Янку показалось, что его ударили по голове дубинкой! Он и сам не знал почему, но пока была задернута занавеска, ему казалось, что все в порядке, но чтобы произошло такое, да вдобавок у него под самым носом, он и представить себе не мог! Ум у него помутился! Он вонзил шпоры коню в брюхо и изо всех сил ударил каракового по голове. Конь от неожиданности заржал, встал на дыбы и так подал задом, что покачнувшийся в седле Янку свалился на землю, ударившись головой о камень. Что с ним было потом, он не помнил, потому что словно в пустоту провалился. Очнулся он в постели у Бэлэшики. Висок ломило и жгло. Рядом стояла Бэлэшика, юная, прекрасная, свежая, словно никогда не касались ее мужские руки. Терпко и душно пахло базиликом и розовым маслом…
— Проснись, Янку, Иванчиу пришел! — трясла мужа за плечо кукоана Мица.
Урматеку скрипнул зубами, пожевал пустым пересохшим ртом и почмокал, словно отведал вина. Поднеся руку к виску, он быстро взглянул на пальцы: не в крови ли? Пристально поглядев на Мицу, улыбнулся, довольный, что произошло все это во сне, и, рывком поднявшись на локте, встряхнул головой:
— Пришел, говоришь, да?
— Ну и спишь ты, Янку, пушками не разбудишь! — И Иванчиу потрещал сухими костлявыми пальцами, словно встряхнул мешочек с бабками. Маленького роста, худой, лысый, был он болгарином из-под Джурджу, и хотя родился и вырос на румынской земле, говорил с акцентом и как будто с трудом. Когда он говорил, его пергаментные, в рябинах щеки то собирались в складки, то опять разглаживались. Светло-серые, почти белесые глаза с красными прожилками словно плавали в какой-то мути. При его худобе косое торчащее брюшко выглядело особенно смешно и нелепо.
— Снова попал впросак, басурман? Давай рассказывай!
— Большая нужда у меня до тебя, Янку!
— Вишь ты, и тебе, хитрецу, старик Урматеку понадобился. Принеси-ка нам винца, Мица, а то в горле пересохло, а ты давай рассказывай.

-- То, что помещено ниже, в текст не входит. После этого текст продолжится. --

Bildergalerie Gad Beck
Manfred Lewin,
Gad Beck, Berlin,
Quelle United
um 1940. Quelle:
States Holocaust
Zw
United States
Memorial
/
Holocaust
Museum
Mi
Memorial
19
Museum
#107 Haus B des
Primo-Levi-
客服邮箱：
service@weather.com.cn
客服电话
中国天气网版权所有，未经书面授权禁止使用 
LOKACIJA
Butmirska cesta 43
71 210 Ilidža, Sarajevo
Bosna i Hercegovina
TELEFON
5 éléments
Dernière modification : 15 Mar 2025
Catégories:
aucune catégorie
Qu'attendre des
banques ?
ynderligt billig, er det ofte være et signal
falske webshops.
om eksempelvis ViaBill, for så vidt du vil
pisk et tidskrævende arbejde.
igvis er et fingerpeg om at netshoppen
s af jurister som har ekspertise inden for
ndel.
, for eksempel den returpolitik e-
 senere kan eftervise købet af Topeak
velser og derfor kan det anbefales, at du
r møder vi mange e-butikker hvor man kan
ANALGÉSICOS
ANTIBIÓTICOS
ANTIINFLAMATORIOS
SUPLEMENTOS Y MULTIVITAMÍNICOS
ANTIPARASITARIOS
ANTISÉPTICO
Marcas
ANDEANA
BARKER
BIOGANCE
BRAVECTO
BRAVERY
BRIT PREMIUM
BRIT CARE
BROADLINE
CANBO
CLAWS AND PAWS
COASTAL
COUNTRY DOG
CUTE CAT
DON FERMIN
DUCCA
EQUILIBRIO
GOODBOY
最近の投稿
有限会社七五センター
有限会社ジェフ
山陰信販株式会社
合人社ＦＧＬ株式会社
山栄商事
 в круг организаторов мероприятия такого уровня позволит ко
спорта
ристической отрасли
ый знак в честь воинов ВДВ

Урматеку только сейчас проснулся окончательно. Громко, протяжно зевнув, он лениво потянулся к портсигару. Взяв толстую, скрученную вручную папиросу, он прикурил от фитиля лампы. От мелкого македонского табака поплыл по комнате горьковатый душный запах. Урматеку повторил:
— Ну чего молчишь? Давай говори.
— Мине, Янку, нужон сад, что на Пьетрошице.
— Ничего себе! — воскликнул Урматеку недоверчиво и вместе с тем завистливо.
— Есть у меня на это деньги. Как думаешь, захочет барон мне его продать? — вкрадчиво и просительно настаивал Иванчиу.
— Откуда мне знать, басурман? Это надо обмозговать.
В лабораторию барона Барбу входить никому не дозволялось. Это была длинная сумрачная комната в старом доме на Подул Могошоайей. Пять ее больших окон были завешены черными шторами с вышитыми понизу пестрыми драконами, разъеденными ядовитыми солями. Паркет был во многих местах прожжен, где крепкими кислотами, где выпавшими из железной печки углями. В этой лаборатории и проводил барон Барбу большую часть своей жизни, если не препятствовали ему дела в министерстве, а в особенности возлюбленная, домница Наталия. Барбу был страстным фотографом. Фотографии он научился в Вене, куда обязательно ездил два раза в год повидаться с единственным сыном Барбу Б. Барбу и встретиться с друзьями. Вена всегда была его слабостью, а уж после того, как он получил дворянство, и подавно. Герб его, тщательно составленный в королевских канцеляриях по всем правилам геральдического искусства, имел на четырех ярко раскрашенных полях единорога, трезубец, сноп пшеницы и водопад. Венчали его пышные страусовые перья, пробивающиеся меж зубцов баронской короны.
В большой гостиной под стеклом красовался этот герб, повторяясь на двух литых золотых перстнях, один из которых, не снимая с пальца, носил сам Барбу, другой — его сын Барбу Б. Барбу, учившийся в Вене.
Старый барон попал в Австрию в первые годы царствования императора Франца Иосифа. С него и началась в Бухаресте мода на все австрийское. По сравнению с предками, одевавшимися на свой боярский манер или на турецкий лад, чьи портреты были развешаны по всему обширному дому, низкорослый, сухонький барон выглядел истинным европейцем. Его пышные рыжеватые с проседью бакенбарды и густые, нависавшие над верхней губой усы были точь-в-точь такими, какие носил император. Благоприобретенная обширная лысина довершала его сходство с австрийским монархом.